### Exercise description
Each line of the records below that holds "Whatsminer" should be returned.

>>>

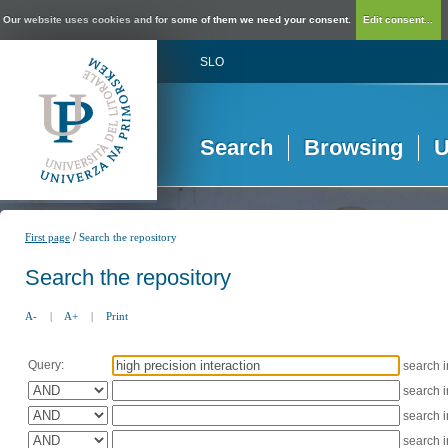
Our website uses cookies and for some of them we need your consent.
Edit consent...
SLO
Search
Browsing
U
/
First page
Search the repository
Search the repository
A-
|
A+
|
Print
Query:
search 
search 
search 
search 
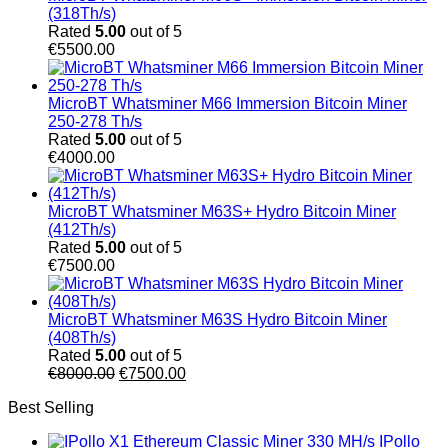
(318Th/s)
Rated
5.00
out of 5
€
5500.00
MicroBT Whatsminer M66 Immersion Bitcoin Miner
250-278 Th/s
Rated
5.00
out of 5
€
4000.00
MicroBT Whatsminer M63S+ Hydro Bitcoin Miner
(412Th/s)
Rated
5.00
out of 5
€
7500.00
MicroBT Whatsminer M63S Hydro Bitcoin Miner
(408Th/s)
Rated
5.00
out of 5
Original
Current
€
8000.00
€
7500.00
price
price
Best Selling
was:
is:
€8000.00.
€7500.00.
IPollo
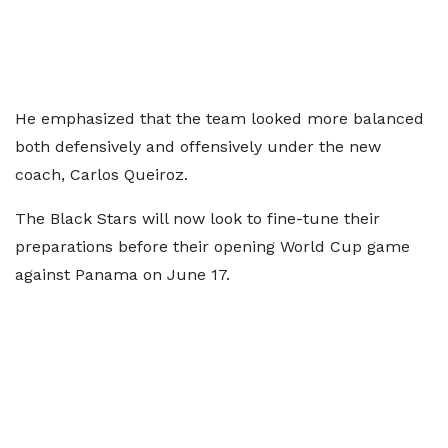
He emphasized that the team looked more balanced
both defensively and offensively under the new
coach, Carlos Queiroz.
The Black Stars will now look to fine-tune their
preparations before their opening World Cup game
against Panama on June 17.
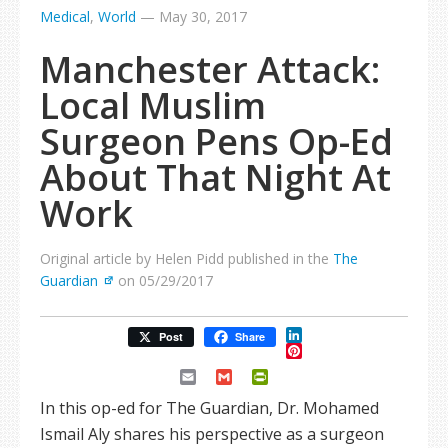
Medical
,
World
—
May 30, 2017
Manchester Attack:
Local Muslim
Surgeon Pens Op-Ed
About That Night At
Work
Original article by Helen Pidd published in the
The
Guardian
on 05/29/2017
LinkedIn
Post
Share
Pinterest
Email
Gmail
PrintFriendly
In this op-ed for The Guardian, Dr. Mohamed
Ismail Aly shares his perspective as a surgeon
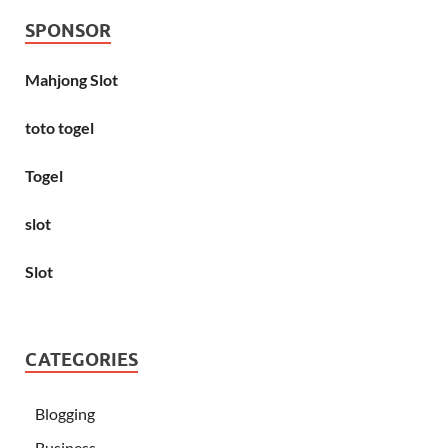
SPONSOR
Mahjong Slot
toto togel
Togel
slot
Slot
CATEGORIES
Blogging
Business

<<<

### Solved problem
MicroBT Whatsminer M66 Immersion Bitcoin Miner
MicroBT Whatsminer M63S+ Hydro Bitcoin Miner
MicroBT Whatsminer M63S Hydro Bitcoin Miner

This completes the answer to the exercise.